Essa crença vos proporcionou durante anos satisfação e prazer, e quando
vos é retirada ficais desgovernado, vazio, e o medo perdura até achardes outras formas de prazer, outra crença.
Isso me parece muito simples, e,
por ser tão simples, não queremos ver a sua simplicidade. Gostamos de
complicar tudo. Se vossa esposa vos abandona, não sentis ciúme? Não
sentis raiva? Não odiais o homem que a seduziu? E que é tudo isso senão o
medo perder o que vos dava muito prazer, de perder essa companhia, perder aquela segurança e satisfação conferidas pela posse?

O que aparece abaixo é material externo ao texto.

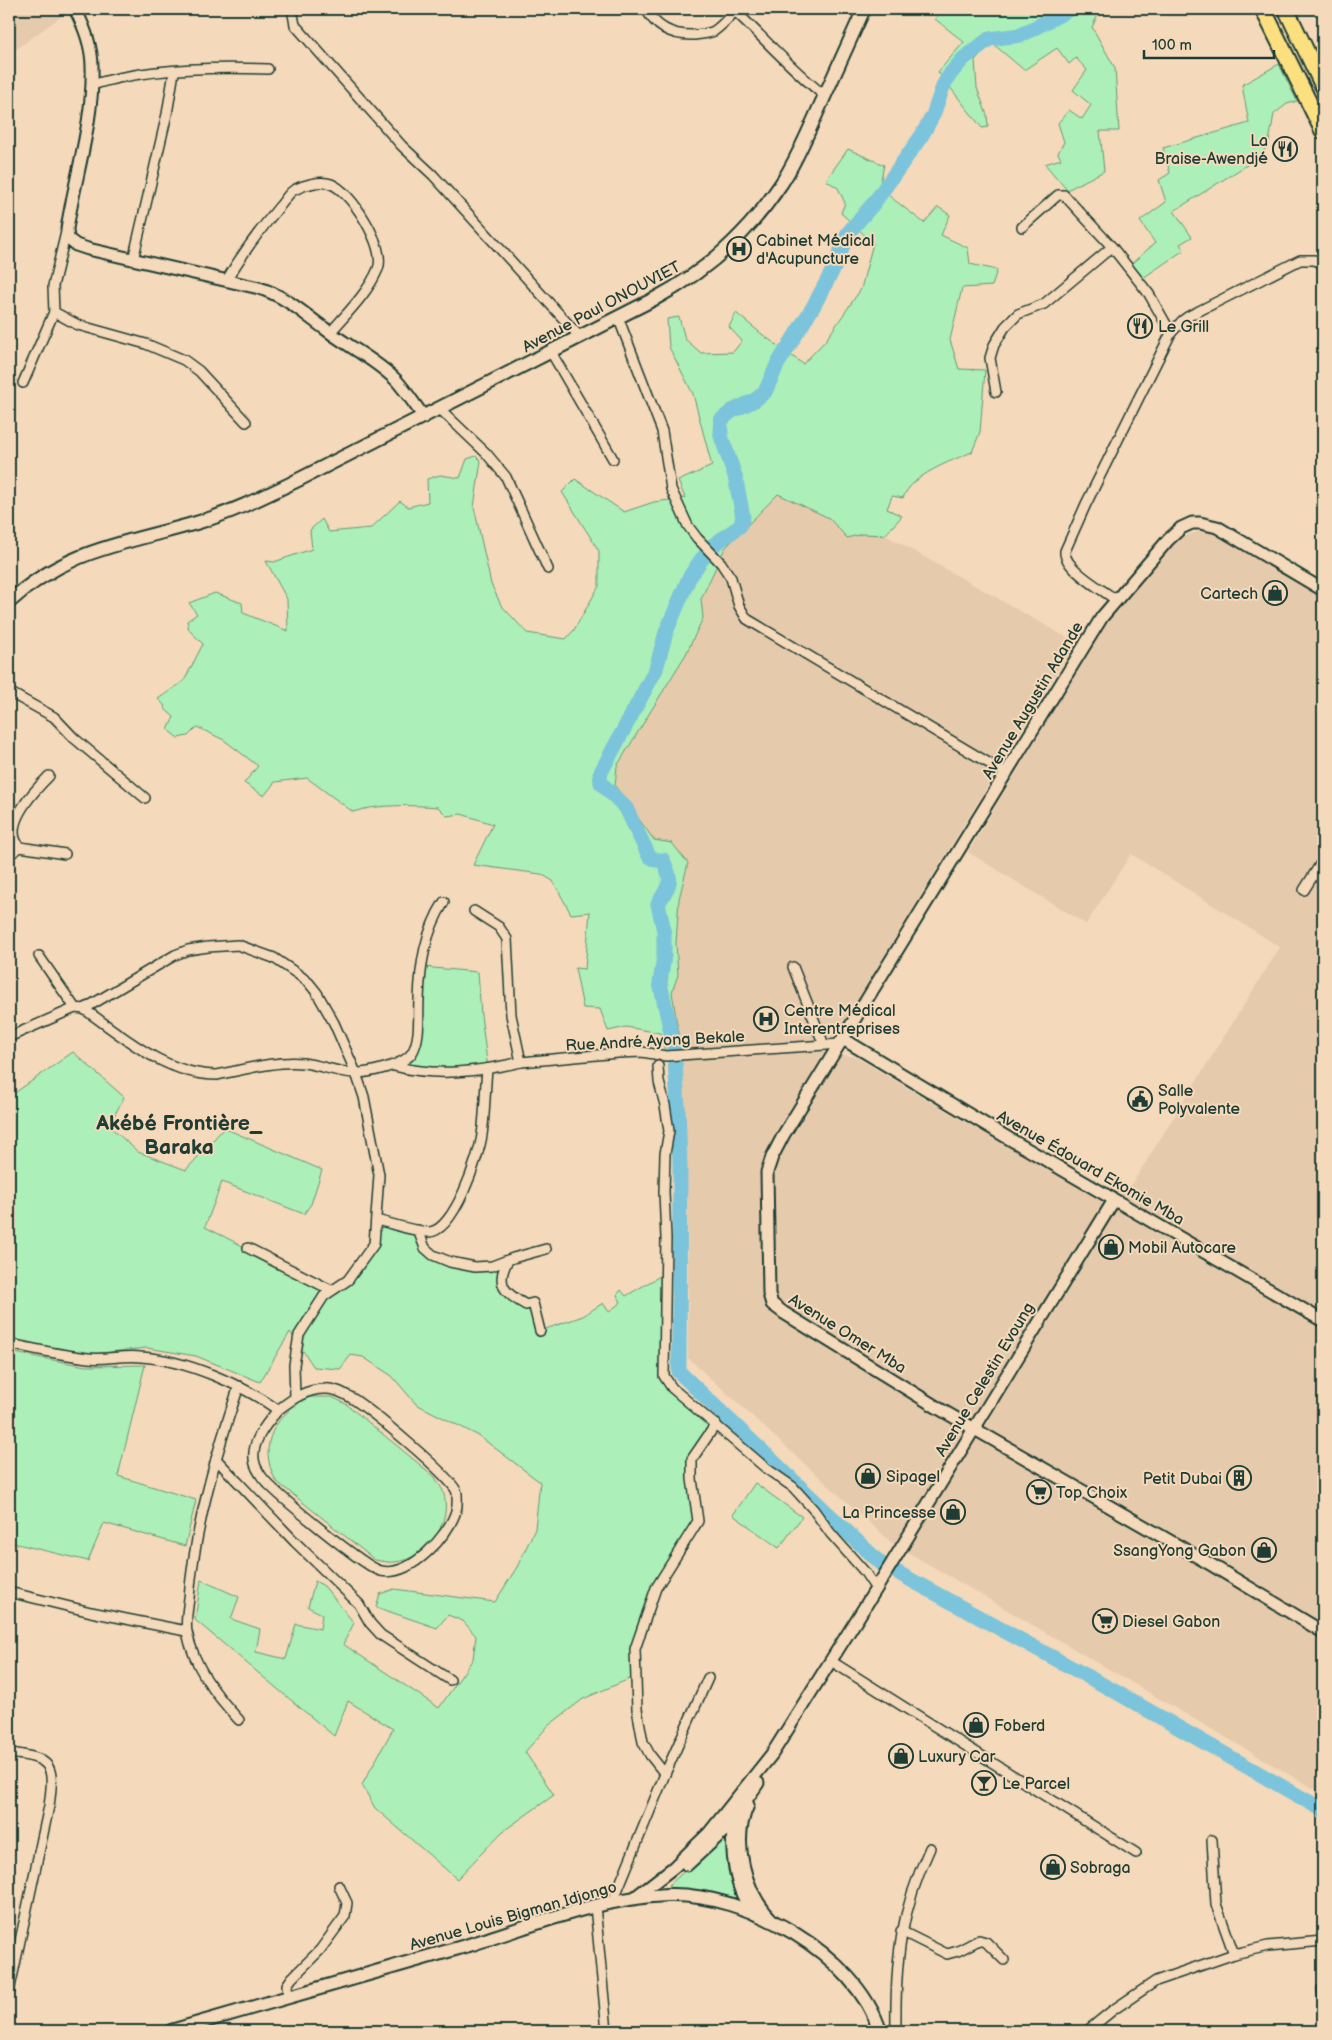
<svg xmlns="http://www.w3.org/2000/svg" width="1332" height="2040" font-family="'Balsamiq Sans',sans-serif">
<rect width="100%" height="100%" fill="#f4d9ba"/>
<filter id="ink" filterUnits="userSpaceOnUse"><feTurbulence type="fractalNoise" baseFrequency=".02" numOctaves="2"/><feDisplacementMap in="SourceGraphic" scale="10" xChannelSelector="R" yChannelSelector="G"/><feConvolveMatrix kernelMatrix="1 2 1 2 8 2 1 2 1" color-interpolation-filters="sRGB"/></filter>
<g filter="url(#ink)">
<g fill="#e6caac">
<polygon points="9,9 68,9 69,11 9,54"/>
<polygon points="778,494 829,518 847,538 862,534 885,535 1075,642 836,1035 815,1042 681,1050 672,992 678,975 676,943 679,899 688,863 672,843 654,841 615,786 617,766 686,654 703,618 701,599 725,548"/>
<polygon points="1205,530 1215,532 1323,599 1323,1794 892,1543 688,1358 688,1207 683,1060 808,1050 856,1057 997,1141 1093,1194 1126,1194 1280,947 1131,854 1086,924 968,852 1105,625 1181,537"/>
</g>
<g fill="#acefb8" stroke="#669676">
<polygon points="943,9 1101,9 1092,27 1115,68 1119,131 1100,131 1104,171 1067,190 1045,164 1061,159 1058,153 1064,142 1058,123 1069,110 1082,119 1091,105 1073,90 1087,70 1076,58 1069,64 1057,48 1024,70 992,43 975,60 977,88 987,115 988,127 982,128 938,72 964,42 935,19"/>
<polygon points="1279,64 1297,101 1287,104 1274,114 1269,142 1261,156 1174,211 1192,237 1180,244 1184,250 1140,280 1130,265 1155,243 1140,221 1166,202 1159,180 1170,173 1163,148 1249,123 1242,85"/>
<path d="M 848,149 L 884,165 L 879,188 L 924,223 L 938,207 L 950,215 L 941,235 L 968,248 L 970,264 L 997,270 L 992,286 L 962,288 L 950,340 L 959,369 L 985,370 L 980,432 L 972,452 C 951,461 911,475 903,498 L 892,496 L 887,509 L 902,516 L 885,535 L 862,534 L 847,538 L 829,518 L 778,494 L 725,548 L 701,599 L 703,618 L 686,654 L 617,766 L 615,786 L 654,840 L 672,843 L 688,863 L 679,899 L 676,943 L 678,975 L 672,992 L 681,1050 L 665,1051 L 660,1033 L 626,1027 L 608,1031 L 600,1009 L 583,1008 L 575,968 L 585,969 L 590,912 L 571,914 L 553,881 L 541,874 L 473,865 L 493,824 L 461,814 L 447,816 L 438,807 C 412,805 377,804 353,812 L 307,778 L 275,782 L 264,796 L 244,783 L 258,766 L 224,740 L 197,727 L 188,736 L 178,738 L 168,730 L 174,717 L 165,709 L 164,705 L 158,699 L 184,681 L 203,644 L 189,630 L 187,621 L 197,614 L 189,603 L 215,593 L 242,603 L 243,613 L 288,631 L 287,599 L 266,561 L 274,562 L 312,549 L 310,530 L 322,519 L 329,532 L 371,528 L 400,501 L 408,507 L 428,502 L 427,479 L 440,475 L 460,478 L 467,459 L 476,456 L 481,461 L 474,507 L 491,584 L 501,605 L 527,633 L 566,639 L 574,630 L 599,586 L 599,551 L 562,492 L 575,479 L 624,512 L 654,502 L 685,498 L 678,481 L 712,466 L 693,394 L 669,347 L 667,319 L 679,317 L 685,339 L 701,353 L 733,352 L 742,341 L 729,327 L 736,313 L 763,335 L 803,364 L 826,340 L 861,289 L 873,243 L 841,213 L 845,203 L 838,188 L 826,180 Z"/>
<polygon points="422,967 478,972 481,1015 488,1069 458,1072 394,1066 412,1054"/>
<polygon points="73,1052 124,1097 109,1126 138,1152 186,1170 224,1128 322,1170 311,1204 304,1214 222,1182 205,1227 330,1290 348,1280 374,1244 376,1220 418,1230 433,1255 475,1267 508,1260 501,1276 512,1298 533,1303 540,1331 583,1316 603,1303 609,1312 621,1302 617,1295 621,1290 626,1296 665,1273 664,1376 716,1424 692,1459 698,1521 656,1588 635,1649 636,1676 583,1699 548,1726 525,1752 554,1795 502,1832 457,1879 375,1808 362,1785 393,1729 348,1701 334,1736 195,1620 201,1580 239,1597 231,1619 260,1629 256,1652 286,1659 296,1624 320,1629 322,1614 308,1607 315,1581 324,1586 354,1623 343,1644 439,1708 473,1659 476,1636 463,1621 448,1615 437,1628 376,1607 380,1594 394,1589 495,1602 517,1567 535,1529 540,1482 479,1436 416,1404 392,1376 363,1357 351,1355 340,1369 314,1367 290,1332 260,1382 196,1356 147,1348 91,1354 9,1340 9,1097"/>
<polygon points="9,1352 86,1366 145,1365 118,1476 196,1500 185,1546 104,1523 88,1561 9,1542"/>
<path d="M 310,1397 L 332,1397 L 346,1404 L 435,1477 C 437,1482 441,1486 443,1491 C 454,1522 427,1559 395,1562 C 389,1563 382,1561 375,1560 L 276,1481 C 256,1444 276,1413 310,1397 Z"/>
<polygon points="755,1483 802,1517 779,1548 733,1515"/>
<polygon points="728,1832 739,1899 712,1892 669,1889 668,1886"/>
</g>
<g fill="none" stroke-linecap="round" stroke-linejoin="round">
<path stroke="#7bc4db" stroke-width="15" d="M 1070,9 L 1021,35 L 989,39 L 963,59 L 951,73 L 944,84 L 933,115 L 922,135 L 874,203 L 848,233 L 834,268 L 813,307 L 777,365 L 765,392 L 755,400 L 732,411 L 721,420 L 721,436 L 735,476 L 743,517 L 740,526 L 715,544 L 701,560 L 689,578 L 666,632 L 656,669 L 600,774 L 601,783 L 626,808 L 649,856 L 656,860 L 663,860 C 674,883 670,883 658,904 L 664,931 L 664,956 L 660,983 L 674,1046 L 678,1106 L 680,1168 L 679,1372 L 880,1563 L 1116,1692 L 1323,1810"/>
<defs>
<g id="minor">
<polyline points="292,9 295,25 402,146 433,175 580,337"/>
<path d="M 646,9 C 656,28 673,36 695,35 C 701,34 708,34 714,31 C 723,25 730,16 737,9"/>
<path d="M 735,11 C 765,39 792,70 825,96"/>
<path d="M 92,85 C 144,68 214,67 268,69"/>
<polyline points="1022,227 1058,195 1064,195 1112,247 1149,294 1171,333"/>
<polyline points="66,232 53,286 54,312 78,325 146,344 184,360 199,371 246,422"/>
<polyline points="133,260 167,114 174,72"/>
<path d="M 226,281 C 242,254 259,231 279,207 C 284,202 288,193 294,190 C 303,185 320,180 331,184 C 351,191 387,248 378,269 C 368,293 347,313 330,333"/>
<polyline points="618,317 662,431 671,489 688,526 697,538 721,563 731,578 739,606 747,619 1007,774"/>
<polyline points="551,352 613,459"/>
<polyline points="23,383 54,312"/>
<polyline points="996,392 990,358 994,345 1005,327 1018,314 1044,304 1112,247"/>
<polyline points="440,409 486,453 506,477 548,569"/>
<path d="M 1116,600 C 1103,590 1063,568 1065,551 L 1086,504 L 1171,333 L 1182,321 L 1189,316 L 1300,260 L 1314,260 L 1323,263"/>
<polyline points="9,692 54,717 74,738 145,798"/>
<path d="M 20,847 C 0,826 34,791 49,776"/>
<polyline points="9,855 20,847 65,854"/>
<polyline points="1304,890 1323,860"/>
<polyline points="474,911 499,927 507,939 511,1015 521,1062 618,1053 642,1052 666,1056 840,1044"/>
<polyline points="39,956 75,1008"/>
<polyline points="793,967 824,1045"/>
<polyline points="84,1009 175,955 188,950 208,947 238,945 274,958 299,975 309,983 317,993 334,1023 356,1073 364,1097 379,1175 374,1244 348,1280 324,1296 299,1335 294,1365 295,1397"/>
<path d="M 84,1009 C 124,1037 166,1075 217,1075 C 242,1070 278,1060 303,1063 C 321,1065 338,1073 356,1073 C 370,1073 404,1065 412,1053 C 421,1038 418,1016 419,1000 C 420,965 425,932 444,902"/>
<polyline points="9,1037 75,1008 84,1009"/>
<path d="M 394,1066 C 436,1077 478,1072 521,1062"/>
<polyline points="658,1066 659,1082 665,1105 669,1131 665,1154 664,1192 666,1238 664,1376 672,1388 767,1469 793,1487 813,1509 831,1534 864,1571 876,1589"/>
<path d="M 376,1220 C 390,1223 416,1232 429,1232 C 454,1232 479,1156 482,1135 C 485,1113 485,1091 487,1069"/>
<polyline points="418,1230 425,1248 433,1255 450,1262 475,1267 492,1266 513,1258 546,1249"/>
<polyline points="248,1248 331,1290"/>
<path d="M 508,1260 C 495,1284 504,1293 526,1305 L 533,1303 L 540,1331"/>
<path d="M 9,1344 C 35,1349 61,1355 88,1358 C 105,1360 123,1355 141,1357 C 186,1360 241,1384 278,1410 C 266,1424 249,1444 255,1464 C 256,1468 260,1474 262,1477 C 273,1492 366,1568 381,1571 C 410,1577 448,1537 456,1511 C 458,1505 457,1499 457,1493 C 455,1479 367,1407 350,1397 C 343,1393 334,1388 325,1389 C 306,1389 292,1399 278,1410"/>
<polyline points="216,1459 295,1542 359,1604 370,1623 381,1635 450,1680"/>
<polyline points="9,1592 91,1612 186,1631"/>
<polyline points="831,1661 1136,1853"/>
<path d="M 239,1720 C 215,1694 194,1667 187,1632 C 185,1622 188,1608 189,1598 C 195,1526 216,1454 239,1386"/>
<path d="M 9,1753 C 52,1758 55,1764 49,1806 L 9,1992"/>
<polyline points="665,1774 650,1755 643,1742 637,1709 635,1649 656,1588 698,1521 692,1479 692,1459 716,1424"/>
<polyline points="1212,1840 1216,1904 1234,1954 1268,1946 1323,1941"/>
<polyline points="613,1901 665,1774 708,1678"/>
<polyline points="595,1906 607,2031"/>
<polyline points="901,1931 947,1954 958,1951 979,1940 986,1942 1004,1960"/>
<polyline points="1322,1989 1323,1996"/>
<polyline points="288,1998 287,1985 292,1978 320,1950 345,1916 347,1903 339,1886"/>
<path d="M 896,2031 C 895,1962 900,1912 930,1848"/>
<polyline points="1087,2031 1113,2010 1156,1981 1234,1954"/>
</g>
<g id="tertiary">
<path d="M 75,9 C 84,26 92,47 92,67 C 94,120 75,177 67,229 L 68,239 L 76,245 L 88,249 L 259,288 C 285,296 302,312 324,328 C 347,346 375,359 396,380 C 406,391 415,405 424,417"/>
<polyline points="1323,590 1217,527 1200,523 1192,523 1181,528 1168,540 1102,617 784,1134 772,1157 767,1172 769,1294 772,1304 784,1313 938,1408 1210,1564 1323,1632"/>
<polyline points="843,1039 1008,1138 1323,1321"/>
<path d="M 748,1805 C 731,1842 745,1893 772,1920"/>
<path d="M 733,1818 C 731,1848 733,1891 755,1914"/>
<polyline points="687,1865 726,1829 758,1783"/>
<polyline points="634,1898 674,1867 709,1833 772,1754 876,1589 1114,1200"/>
</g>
<g id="secondary">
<path d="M 9,602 C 67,549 124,544 196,523 C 231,513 265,496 298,480 L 656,298 C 707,271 749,232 781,184 C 793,166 802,146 811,126 C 829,87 846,48 864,9"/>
<path d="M 171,2031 C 270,2002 370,1974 469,1945 C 534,1925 599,1898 667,1895 C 745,1892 856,1954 880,2031"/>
</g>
<g id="trunk">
<polyline points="1263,9 1323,131"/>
<polyline points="1286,9 1323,86"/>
</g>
</defs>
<use href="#minor" stroke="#1f3d34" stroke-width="12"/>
<use href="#tertiary" stroke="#1f3d34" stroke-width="15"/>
<use href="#secondary" stroke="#1f3d34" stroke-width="16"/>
<use href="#trunk" stroke="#1f3d34" stroke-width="19"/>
<use href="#minor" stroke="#f4d9ba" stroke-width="9"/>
<use href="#tertiary" stroke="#f4d9ba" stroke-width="11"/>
<use href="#secondary" stroke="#f4d9ba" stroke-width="12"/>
<use href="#trunk" stroke="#fce080" stroke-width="15"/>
</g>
</g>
<defs>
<symbol id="restaurant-ring" viewBox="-11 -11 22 22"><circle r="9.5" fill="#f4d9ba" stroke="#1f3d34" stroke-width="1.5"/><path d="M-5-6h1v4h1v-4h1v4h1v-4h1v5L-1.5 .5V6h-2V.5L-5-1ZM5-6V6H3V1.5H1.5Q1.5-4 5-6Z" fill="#1f3d34"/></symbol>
<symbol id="hospital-ring" viewBox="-11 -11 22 22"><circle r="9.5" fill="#f4d9ba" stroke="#1f3d34" stroke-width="1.5"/><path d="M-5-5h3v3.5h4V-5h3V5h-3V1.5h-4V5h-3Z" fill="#1f3d34"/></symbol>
<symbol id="shop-ring" viewBox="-11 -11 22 22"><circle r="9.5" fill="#f4d9ba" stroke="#1f3d34" stroke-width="1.5"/><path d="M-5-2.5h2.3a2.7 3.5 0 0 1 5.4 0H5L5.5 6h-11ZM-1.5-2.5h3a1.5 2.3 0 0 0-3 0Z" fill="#1f3d34"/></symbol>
<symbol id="civic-ring" viewBox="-11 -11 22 22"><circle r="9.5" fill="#f4d9ba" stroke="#1f3d34" stroke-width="1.5"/><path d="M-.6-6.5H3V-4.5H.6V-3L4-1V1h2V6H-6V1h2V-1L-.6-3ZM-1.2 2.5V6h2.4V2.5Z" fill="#1f3d34"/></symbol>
<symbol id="building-ring" viewBox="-11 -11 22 22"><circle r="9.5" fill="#f4d9ba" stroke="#1f3d34" stroke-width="1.5"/><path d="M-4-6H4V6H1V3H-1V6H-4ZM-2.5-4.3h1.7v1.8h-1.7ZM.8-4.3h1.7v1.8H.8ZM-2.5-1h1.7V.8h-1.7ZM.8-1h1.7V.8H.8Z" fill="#1f3d34"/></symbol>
<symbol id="supermarket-ring" viewBox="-11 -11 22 22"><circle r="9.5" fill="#f4d9ba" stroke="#1f3d34" stroke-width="1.5"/><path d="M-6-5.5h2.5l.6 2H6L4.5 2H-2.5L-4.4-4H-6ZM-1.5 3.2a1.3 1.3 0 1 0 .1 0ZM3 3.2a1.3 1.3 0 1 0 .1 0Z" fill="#1f3d34"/></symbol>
<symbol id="bar-ring" viewBox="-11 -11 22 22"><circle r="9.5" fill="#f4d9ba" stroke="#1f3d34" stroke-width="1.5"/><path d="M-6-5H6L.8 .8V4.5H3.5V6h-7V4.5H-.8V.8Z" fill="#1f3d34"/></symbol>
</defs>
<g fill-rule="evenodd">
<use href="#restaurant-ring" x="1271" y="135" width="28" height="28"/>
<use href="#hospital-ring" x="725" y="235" width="28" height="28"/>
<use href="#restaurant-ring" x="1126" y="312" width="28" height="28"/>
<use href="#shop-ring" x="1261" y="579" width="28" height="28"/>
<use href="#hospital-ring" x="752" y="1005" width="28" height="28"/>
<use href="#civic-ring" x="1126" y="1085" width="28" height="28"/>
<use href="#shop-ring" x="1097" y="1233" width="28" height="28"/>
<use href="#shop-ring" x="854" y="1462" width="28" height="28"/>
<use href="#building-ring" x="1225" y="1464" width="28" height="28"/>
<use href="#supermarket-ring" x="1025" y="1478" width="28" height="28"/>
<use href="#shop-ring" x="939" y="1498" width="28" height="28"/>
<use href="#shop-ring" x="1250" y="1536" width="28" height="28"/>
<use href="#supermarket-ring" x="1091" y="1607" width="28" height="28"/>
<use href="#shop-ring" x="962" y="1711" width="28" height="28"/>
<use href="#shop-ring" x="887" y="1742" width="28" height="28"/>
<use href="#bar-ring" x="970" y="1769" width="28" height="28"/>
<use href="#shop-ring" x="1039" y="1853" width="28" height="28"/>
</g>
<g text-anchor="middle" stroke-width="4" stroke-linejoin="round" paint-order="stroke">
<g font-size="16" fill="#1f3d34" stroke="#f4d9ba" text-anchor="start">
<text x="1268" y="146" text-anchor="end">La<tspan x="1268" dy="18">Braise-Awendjé</tspan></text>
<text x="756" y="246">Cabinet Médical<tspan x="756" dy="18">d'Acupuncture</tspan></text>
<text x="1158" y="332">Le Grill</text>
<text x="1258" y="599" text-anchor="end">Cartech</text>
<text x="784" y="1016">Centre Médical<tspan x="784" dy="18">Interentreprises</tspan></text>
<text x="1158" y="1096">Salle<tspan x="1158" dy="18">Polyvalente</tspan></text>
<text x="1128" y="1253">Mobil Autocare</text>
<text x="886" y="1482">Sipagel</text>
<text x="1222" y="1484" text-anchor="end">Petit Dubai</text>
<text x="1056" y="1498">Top Choix</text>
<text x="936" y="1518" text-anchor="end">La Princesse</text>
<text x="1246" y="1556" text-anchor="end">SsangYong Gabon</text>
<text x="1122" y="1627">Diesel Gabon</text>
<text x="994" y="1731">Foberd</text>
<text x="918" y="1762">Luxury Car</text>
<text x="1002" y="1789">Le Parcel</text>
<text x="1070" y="1873">Sobraga</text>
</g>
<g font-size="16" fill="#1f3d34" stroke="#f4d9ba">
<text transform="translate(601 306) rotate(-28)" y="6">Avenue Paul ONOUVIET</text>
<text transform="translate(1032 700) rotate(-59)" y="6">Avenue Augustin Adande</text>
<text transform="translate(655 1040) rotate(-3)" y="6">Rue André Ayong Bekale</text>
<text transform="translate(1091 1167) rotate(30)" y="6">Avenue Édouard Ekomie Mba</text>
<text transform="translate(848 1333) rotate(32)" y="6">Avenue Omer Mba</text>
<text transform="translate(984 1379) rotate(-59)" y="6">Avenue Celestin Evoung</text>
<text transform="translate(513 1915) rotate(-16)" y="6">Avenue Louis Bigman Idjongo</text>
</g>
<g font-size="21" font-weight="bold" fill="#1f3d34" stroke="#f4d9ba">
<text x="179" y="1130">Akébé Frontière_<tspan x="179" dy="24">Baraka</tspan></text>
</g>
</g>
<rect width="1332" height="2040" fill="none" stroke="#f4d9ba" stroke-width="30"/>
<rect x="15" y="15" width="1302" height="2010" fill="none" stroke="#1f3d34" stroke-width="2" filter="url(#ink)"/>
<path d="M1144 50v8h130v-8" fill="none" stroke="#1f3d34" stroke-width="2.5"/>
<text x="1152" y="50" font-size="15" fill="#1f3d34" stroke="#f4d9ba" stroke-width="4" paint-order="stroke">100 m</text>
</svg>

Assim, se compreendeis que
quando se busca o prazer tem de haver dor, podeis, se vos aprouver,
viver dessa maneira, porém, com pleno conhecimento do passo que estais
dando. Se, entretanto, desejais colocar fim à dor, deveis estar completamente atento à estrutura total do prazer; mas não deveis repeli-lo, como fazem os monges e os sanyasis,
que não olham para uma mulher porque é pecado e, dessa maneira,
destroem a vitalidade da própria compreensão; porém, cumpre ver todo o
significado e importância do prazer. Encontrareis então infinita alegria na vida.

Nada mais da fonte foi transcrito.